Irgendwie mag ich ihn plötzlich sogar, mit seiner Glatze und seinem Bart sind wir doch Brüder im Geiste, haha. Ich finde die Rinderroulade so unfassbar lecker, dass ich ein wenig schlinge. Gerade als ich mir eine besonders fette Portion in den Schlund gönne, höre ich ein- Alles gut bei Dir? Wow, ich muss erstmal kurz kauen und runterschlucken.
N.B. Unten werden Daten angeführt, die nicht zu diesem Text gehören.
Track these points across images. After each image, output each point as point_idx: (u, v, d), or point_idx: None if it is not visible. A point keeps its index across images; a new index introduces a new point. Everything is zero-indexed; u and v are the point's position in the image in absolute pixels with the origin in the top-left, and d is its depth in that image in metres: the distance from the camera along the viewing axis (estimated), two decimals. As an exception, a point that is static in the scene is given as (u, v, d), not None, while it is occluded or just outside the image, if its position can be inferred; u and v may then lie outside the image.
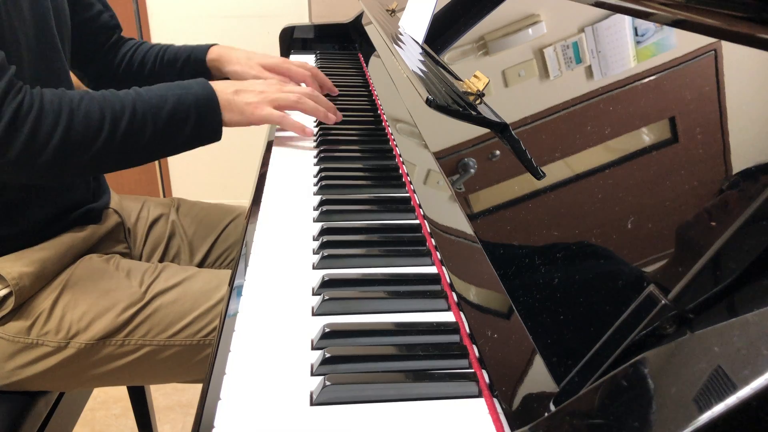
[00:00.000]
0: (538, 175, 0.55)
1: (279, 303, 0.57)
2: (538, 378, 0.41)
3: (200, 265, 1.07)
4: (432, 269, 0.63)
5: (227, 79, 1.15)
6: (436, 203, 0.72)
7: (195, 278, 0.89)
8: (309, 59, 1.58)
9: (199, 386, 0.51)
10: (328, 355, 0.48)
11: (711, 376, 0.29)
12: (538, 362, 0.41)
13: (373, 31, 1.39)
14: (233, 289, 0.60)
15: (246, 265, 0.63)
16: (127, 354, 0.84)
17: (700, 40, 0.47)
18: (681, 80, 0.47)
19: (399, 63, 0.90)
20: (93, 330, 0.82)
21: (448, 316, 0.55)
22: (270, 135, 1.04)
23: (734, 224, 0.35)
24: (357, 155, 0.93)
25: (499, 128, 0.65)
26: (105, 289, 0.85)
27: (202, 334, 0.84)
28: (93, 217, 0.95)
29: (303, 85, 1.16)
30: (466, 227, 0.60)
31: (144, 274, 0.88)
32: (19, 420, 0.82)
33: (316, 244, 0.67)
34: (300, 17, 2.33)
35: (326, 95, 1.20)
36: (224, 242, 1.09)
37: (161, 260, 1.05)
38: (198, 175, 2.51)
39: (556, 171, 0.54)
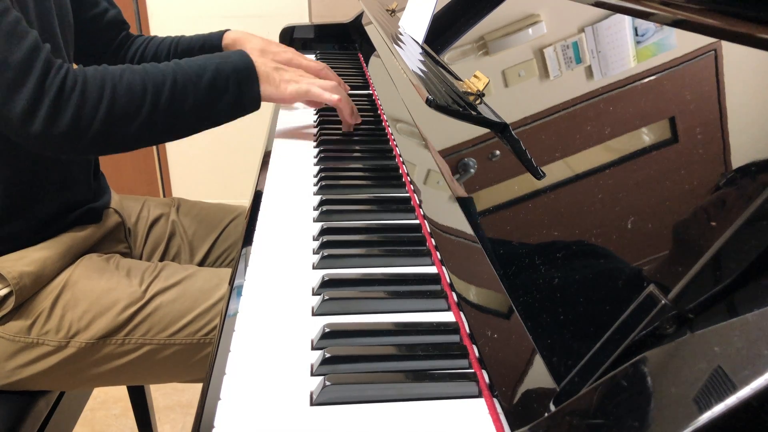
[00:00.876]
0: (538, 175, 0.55)
1: (279, 303, 0.57)
2: (538, 378, 0.41)
3: (200, 264, 1.07)
4: (432, 269, 0.63)
5: None
6: (436, 203, 0.72)
7: (195, 277, 0.89)
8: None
9: (199, 386, 0.51)
10: (328, 355, 0.48)
11: (711, 376, 0.29)
12: (538, 362, 0.41)
13: (373, 31, 1.39)
14: (233, 289, 0.60)
15: (246, 265, 0.63)
16: (127, 353, 0.84)
17: (700, 40, 0.47)
18: (681, 80, 0.47)
19: (399, 63, 0.90)
20: (93, 329, 0.82)
21: (448, 316, 0.55)
22: (270, 134, 1.04)
23: (734, 224, 0.35)
24: (357, 155, 0.93)
25: (499, 128, 0.65)
26: (105, 288, 0.85)
27: (203, 332, 0.84)
28: (93, 217, 0.95)
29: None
30: (466, 227, 0.60)
31: (144, 273, 0.88)
32: (19, 420, 0.82)
33: (316, 244, 0.67)
34: (300, 17, 2.33)
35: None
36: (224, 242, 1.09)
37: (161, 260, 1.05)
38: (198, 175, 2.51)
39: (556, 171, 0.54)
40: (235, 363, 0.49)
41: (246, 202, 0.83)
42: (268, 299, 0.58)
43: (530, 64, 0.70)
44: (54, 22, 0.86)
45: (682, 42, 0.50)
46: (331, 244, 0.66)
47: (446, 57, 0.93)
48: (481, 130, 0.68)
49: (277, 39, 1.69)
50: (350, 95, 1.23)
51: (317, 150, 0.95)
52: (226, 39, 1.14)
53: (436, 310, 0.56)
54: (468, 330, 0.52)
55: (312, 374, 0.48)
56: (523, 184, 0.57)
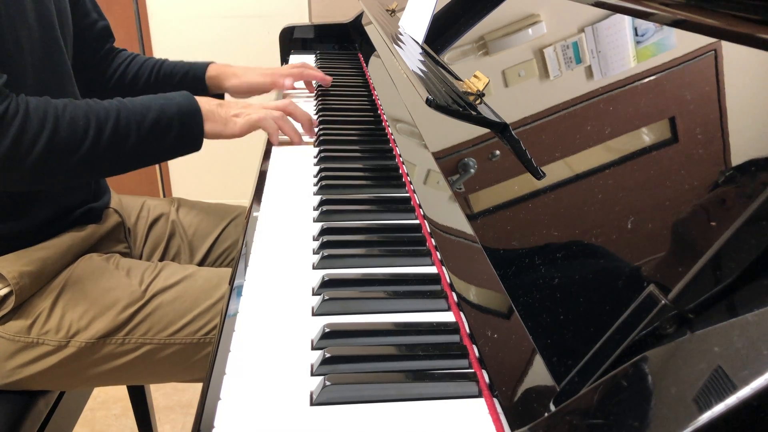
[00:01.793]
0: (538, 175, 0.55)
1: (279, 303, 0.57)
2: (538, 378, 0.41)
3: (200, 264, 1.07)
4: (432, 269, 0.63)
5: (223, 93, 1.19)
6: (436, 203, 0.72)
7: (195, 276, 0.89)
8: (309, 59, 1.58)
9: (199, 386, 0.51)
10: (328, 355, 0.48)
11: (711, 376, 0.29)
12: (538, 362, 0.41)
13: (373, 31, 1.39)
14: (233, 289, 0.60)
15: (246, 265, 0.63)
16: (127, 353, 0.84)
17: (700, 40, 0.47)
18: (681, 80, 0.47)
19: (399, 63, 0.90)
20: (93, 329, 0.82)
21: (448, 316, 0.55)
22: (270, 135, 1.04)
23: (734, 224, 0.35)
24: (357, 155, 0.93)
25: (499, 128, 0.65)
26: (105, 288, 0.85)
27: (203, 332, 0.84)
28: (93, 217, 0.95)
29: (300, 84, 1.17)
30: (466, 227, 0.60)
31: (144, 273, 0.88)
32: (19, 420, 0.82)
33: (316, 244, 0.67)
34: (300, 17, 2.33)
35: (320, 87, 1.22)
36: (224, 242, 1.09)
37: (161, 260, 1.05)
38: (198, 175, 2.51)
39: (556, 171, 0.54)
40: (235, 363, 0.49)
41: (246, 202, 0.83)
42: (268, 299, 0.58)
43: (530, 64, 0.70)
44: (55, 24, 0.86)
45: (682, 42, 0.50)
46: (331, 244, 0.66)
47: (446, 57, 0.93)
48: (481, 130, 0.69)
49: (277, 39, 1.70)
50: (350, 95, 1.24)
51: (317, 150, 0.95)
52: (210, 71, 1.15)
53: (436, 310, 0.56)
54: (468, 330, 0.52)
55: (312, 374, 0.48)
56: (523, 184, 0.57)
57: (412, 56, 0.90)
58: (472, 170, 0.68)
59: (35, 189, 0.86)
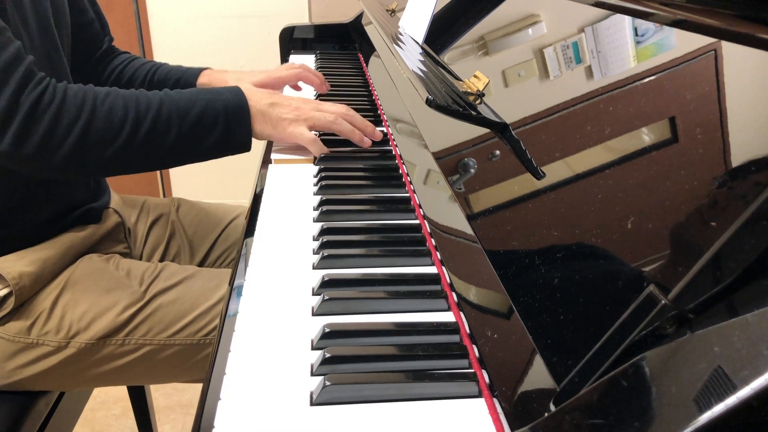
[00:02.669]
0: (538, 175, 0.55)
1: (279, 303, 0.57)
2: (538, 378, 0.41)
3: (200, 265, 1.07)
4: (432, 269, 0.63)
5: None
6: (436, 203, 0.72)
7: (195, 277, 0.89)
8: (309, 59, 1.58)
9: (199, 386, 0.51)
10: (328, 355, 0.48)
11: (711, 376, 0.29)
12: (538, 362, 0.41)
13: (373, 31, 1.39)
14: (233, 289, 0.60)
15: (246, 265, 0.63)
16: (127, 353, 0.84)
17: (700, 40, 0.47)
18: (681, 80, 0.47)
19: (399, 63, 0.90)
20: (93, 329, 0.82)
21: (448, 316, 0.55)
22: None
23: (734, 224, 0.35)
24: (357, 155, 0.93)
25: (499, 128, 0.65)
26: (105, 288, 0.85)
27: (203, 333, 0.84)
28: (93, 217, 0.95)
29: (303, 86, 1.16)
30: (466, 227, 0.60)
31: (144, 274, 0.88)
32: (19, 420, 0.82)
33: (316, 244, 0.67)
34: (300, 17, 2.33)
35: (319, 96, 1.21)
36: (224, 242, 1.09)
37: (161, 260, 1.05)
38: (198, 175, 2.51)
39: (556, 171, 0.54)
40: (235, 363, 0.49)
41: (246, 202, 0.83)
42: (268, 299, 0.58)
43: (530, 64, 0.70)
44: (52, 23, 0.86)
45: (682, 42, 0.50)
46: (331, 244, 0.66)
47: (446, 57, 0.93)
48: (481, 130, 0.68)
49: (277, 39, 1.70)
50: (350, 95, 1.23)
51: (317, 150, 0.95)
52: (202, 77, 1.12)
53: (436, 310, 0.56)
54: (468, 330, 0.52)
55: (312, 374, 0.48)
56: (523, 184, 0.57)
57: (412, 56, 0.90)
58: (472, 170, 0.68)
59: (66, 178, 0.85)
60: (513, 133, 0.63)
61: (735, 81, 0.43)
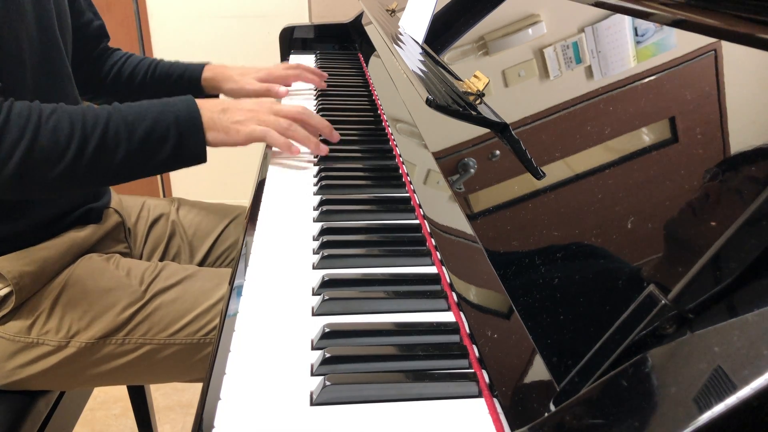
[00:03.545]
0: (538, 175, 0.55)
1: (279, 303, 0.57)
2: (538, 378, 0.41)
3: (200, 264, 1.07)
4: (432, 269, 0.63)
5: (218, 94, 1.17)
6: (436, 203, 0.72)
7: (195, 277, 0.89)
8: (309, 59, 1.58)
9: (199, 386, 0.51)
10: (328, 355, 0.48)
11: (711, 376, 0.29)
12: (538, 362, 0.41)
13: (373, 31, 1.39)
14: (233, 289, 0.60)
15: (246, 265, 0.63)
16: (127, 353, 0.84)
17: (700, 40, 0.47)
18: (681, 80, 0.47)
19: (399, 63, 0.90)
20: (93, 329, 0.82)
21: (448, 316, 0.55)
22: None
23: (734, 224, 0.35)
24: (357, 155, 0.93)
25: (499, 128, 0.65)
26: (105, 288, 0.85)
27: (203, 332, 0.84)
28: (93, 217, 0.95)
29: (300, 84, 1.16)
30: (466, 227, 0.60)
31: (144, 273, 0.88)
32: (19, 420, 0.82)
33: (316, 244, 0.67)
34: (300, 17, 2.33)
35: (319, 96, 1.21)
36: (224, 242, 1.09)
37: (161, 260, 1.05)
38: (198, 175, 2.51)
39: (556, 171, 0.54)
40: (235, 363, 0.49)
41: (246, 202, 0.83)
42: (268, 299, 0.58)
43: (530, 64, 0.70)
44: (54, 24, 0.86)
45: (682, 42, 0.50)
46: (331, 244, 0.66)
47: (446, 57, 0.93)
48: (481, 130, 0.68)
49: (277, 39, 1.69)
50: (350, 95, 1.23)
51: (317, 150, 0.95)
52: (206, 72, 1.12)
53: (436, 310, 0.56)
54: (468, 330, 0.52)
55: (312, 374, 0.48)
56: (523, 184, 0.57)
57: (412, 56, 0.90)
58: (472, 170, 0.68)
59: (13, 198, 0.82)
60: (513, 133, 0.63)
61: (735, 81, 0.43)
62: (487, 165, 0.66)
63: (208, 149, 0.85)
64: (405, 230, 0.70)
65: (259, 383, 0.47)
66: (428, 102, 0.66)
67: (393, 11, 1.36)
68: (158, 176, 2.53)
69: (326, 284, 0.59)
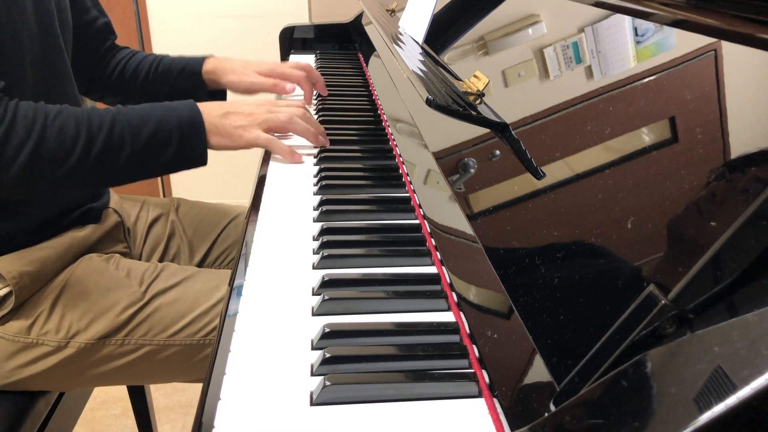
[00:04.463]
0: (538, 175, 0.55)
1: (279, 303, 0.57)
2: (538, 378, 0.41)
3: (200, 265, 1.07)
4: (432, 269, 0.63)
5: (224, 89, 1.15)
6: (436, 203, 0.72)
7: (195, 278, 0.89)
8: (309, 59, 1.58)
9: (199, 386, 0.51)
10: (328, 355, 0.48)
11: (711, 376, 0.29)
12: (538, 362, 0.41)
13: (373, 31, 1.39)
14: (233, 289, 0.60)
15: (246, 265, 0.63)
16: (127, 353, 0.84)
17: (700, 40, 0.47)
18: (681, 80, 0.47)
19: (399, 63, 0.90)
20: (93, 329, 0.82)
21: (448, 316, 0.55)
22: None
23: (734, 224, 0.35)
24: (357, 155, 0.93)
25: (499, 128, 0.65)
26: (105, 288, 0.85)
27: (202, 333, 0.84)
28: (93, 217, 0.95)
29: (298, 89, 1.16)
30: (466, 227, 0.60)
31: (144, 274, 0.88)
32: (19, 420, 0.82)
33: (316, 244, 0.67)
34: (300, 17, 2.33)
35: (319, 96, 1.21)
36: (224, 242, 1.09)
37: (161, 260, 1.05)
38: (198, 175, 2.50)
39: (556, 171, 0.54)
40: (235, 363, 0.49)
41: (246, 202, 0.83)
42: (268, 299, 0.58)
43: (530, 64, 0.70)
44: (55, 23, 0.86)
45: (682, 42, 0.50)
46: (331, 244, 0.66)
47: (446, 57, 0.93)
48: (481, 130, 0.68)
49: (277, 39, 1.69)
50: (350, 95, 1.23)
51: (317, 150, 0.95)
52: (207, 65, 1.12)
53: (436, 310, 0.56)
54: (468, 330, 0.52)
55: (312, 374, 0.48)
56: (523, 184, 0.57)
57: (412, 56, 0.90)
58: (472, 170, 0.68)
59: (20, 198, 0.83)
60: (513, 133, 0.63)
61: (735, 81, 0.43)
62: (487, 165, 0.66)
63: (208, 150, 0.86)
64: (405, 230, 0.70)
65: (259, 383, 0.47)
66: (428, 102, 0.66)
67: (393, 11, 1.36)
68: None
69: (326, 284, 0.59)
Mmh, runter-Schluck, hervorragend! sage ich und fühle mich durch diese, seine Aufmerksamkeit durchaus zum Ritter geschlagen, denn das gibt er nicht jeden Gast, soviel ist mal sicher. Ich habe einen sehr versöhnlichen Moment mit mir in diesem D-Land. Natürlich ist hier nicht alles schlecht. Und natürlich ist hier tatsächlich einiges im Argen. Aber heute ist mir etwas besonderes gelungen. Ich habe meine Reise ausgedehnt nach hier. Ich reise gewissermaßen immer noch weiter. Und das Motorrad fahren hilft mir auf magische Weise dabei. Ich bin wach und lebendig und, ja, tatsächlich: ich bin gerade sehr glücklich. Denn später fragt mich dieser doch gar nicht so unaufmerksame Mensch, ob ich mir noch etwas wüsche. Nein, sage ich, ich bin zufrieden. und gehe wohl gewärmt und genährt hinaus in die Leipziger Nacht.